◆ Exercise aim ◆
Copy word for word the passage from the mailing-list message on the powerpc spinlock patch that opens with the words containing "On Fri, 2015-02-27" and closes with "a test-and-TAS loop?".

◆ Page ◆
+++++
This is the mail archive of the libc-alpha@sourceware.org mailing list for the glibc project.


Index Nav: [Date Index] [Subject Index] [Author Index] [Thread Index]
Message Nav: [Date Prev] [Date Next] [Thread Prev] [Thread Next]
Other format: [Raw text]

Re: [PATCH] powerpc: Spinlock optimization and cleanup


On Fri, 2015-02-27 at 11:57 -0300, Adhemerval Zanella wrote:
> On 27-02-2015 09:20, Torvald Riegel wrote:
> > On Thu, 2015-02-26 at 18:35 -0300, Adhemerval Zanella wrote:
> >> This patch optimizes powerpc spinlock implementation by:
> >>
> >> * Current algorithm spin over a lwzx, but only after issuing a lwarx.
> >>   first.  The optimization for such case is to avoid the first lwarx
> >>   in contention case (which is much more costly than normal loads).
> > IOW, the previous code was TAS-and-test-and-TAS loop, and you're
> > changing it into a test-and-TAS loop?
> 
> If by 'test-and-TAS loop' you mean it is now loop on lwarx. instruction, that
> is not the case: the first test is a sniff 'check' on value to avoid the costly
> LL/SC instruction that create the cacheline reservation.  The loop over a not
> committed lwarx. is still doing using normal load operations.
> 
> >
> > Are you sure that this gives enough benefit for the contended case to
> > offset potential disadvantages for the uncontended case in which the
> > lock is not yet in the cache?  That is, whether the unnecessary
> > transition to write ownership when the lock is already acquired is more
> > important to avoid than the potential transition to shared first
> > followed by a transition to ownership?
> > (I'm not familiar with powerpc enough to answer any of that, I just want
> > to make sure the reason for our decisions are clear and documented.
> > I've done a few measurements on other architectures in the past, and
> > there the test-and-TAS wasn't necessarily better...)
> 
> In fact this 'hint' that a test sniff should be used came from directly
> from our chip designers.  However their were not really clear why the sniff
> is really necessary, just that lwarx. is indeed way more costly and can
> change contention and add internal bus traffic in contend case.  So in 
> a short, I am not 100% sure this is the best course of action.
+++++
◆ Supplied information ◆
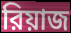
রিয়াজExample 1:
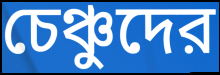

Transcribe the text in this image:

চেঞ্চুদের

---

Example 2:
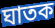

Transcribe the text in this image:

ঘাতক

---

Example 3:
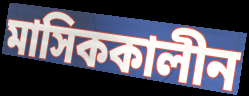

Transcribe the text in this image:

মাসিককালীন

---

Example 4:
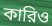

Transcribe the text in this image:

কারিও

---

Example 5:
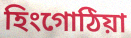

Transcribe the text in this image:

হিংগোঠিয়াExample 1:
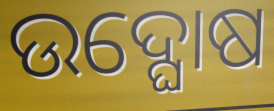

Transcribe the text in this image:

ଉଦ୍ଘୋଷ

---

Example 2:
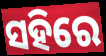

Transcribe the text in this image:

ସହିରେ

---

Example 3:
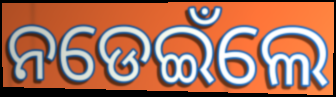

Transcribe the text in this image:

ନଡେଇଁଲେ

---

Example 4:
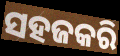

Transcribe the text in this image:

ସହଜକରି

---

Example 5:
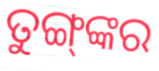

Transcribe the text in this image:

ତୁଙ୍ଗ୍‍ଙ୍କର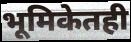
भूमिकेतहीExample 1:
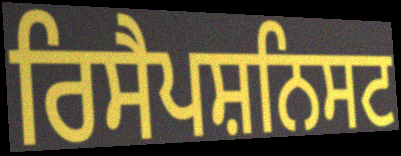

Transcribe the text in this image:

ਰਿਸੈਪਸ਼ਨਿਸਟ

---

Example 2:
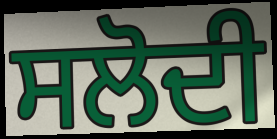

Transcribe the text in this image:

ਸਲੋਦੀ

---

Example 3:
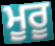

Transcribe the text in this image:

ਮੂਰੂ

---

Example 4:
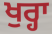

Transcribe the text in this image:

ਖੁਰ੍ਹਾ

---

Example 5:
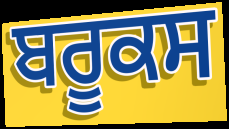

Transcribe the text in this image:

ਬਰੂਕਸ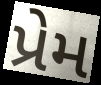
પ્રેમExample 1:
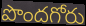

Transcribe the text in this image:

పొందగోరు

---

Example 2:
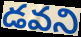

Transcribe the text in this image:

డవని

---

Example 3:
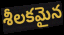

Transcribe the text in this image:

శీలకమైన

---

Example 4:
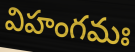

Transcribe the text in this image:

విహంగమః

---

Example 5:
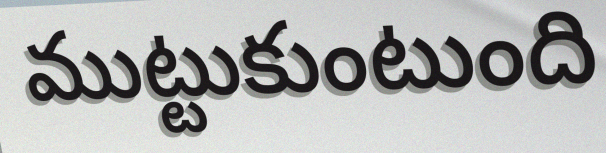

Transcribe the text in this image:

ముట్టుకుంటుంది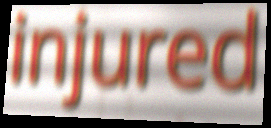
+++++
◆ Worked answer ◆
On Fri, 2015-02-27 at 11:57 -0300, Adhemerval Zanella wrote:
> On 27-02-2015 09:20, Torvald Riegel wrote:
> > On Thu, 2015-02-26 at 18:35 -0300, Adhemerval Zanella wrote:
> >> This patch optimizes powerpc spinlock implementation by:
> >>
> >> * Current algorithm spin over a lwzx, but only after issuing a lwarx.
> >>   first.  The optimization for such case is to avoid the first lwarx
> >>   in contention case (which is much more costly than normal loads).
> > IOW, the previous code was TAS-and-test-and-TAS loop, and you're
> > changing it into a test-and-TAS loop?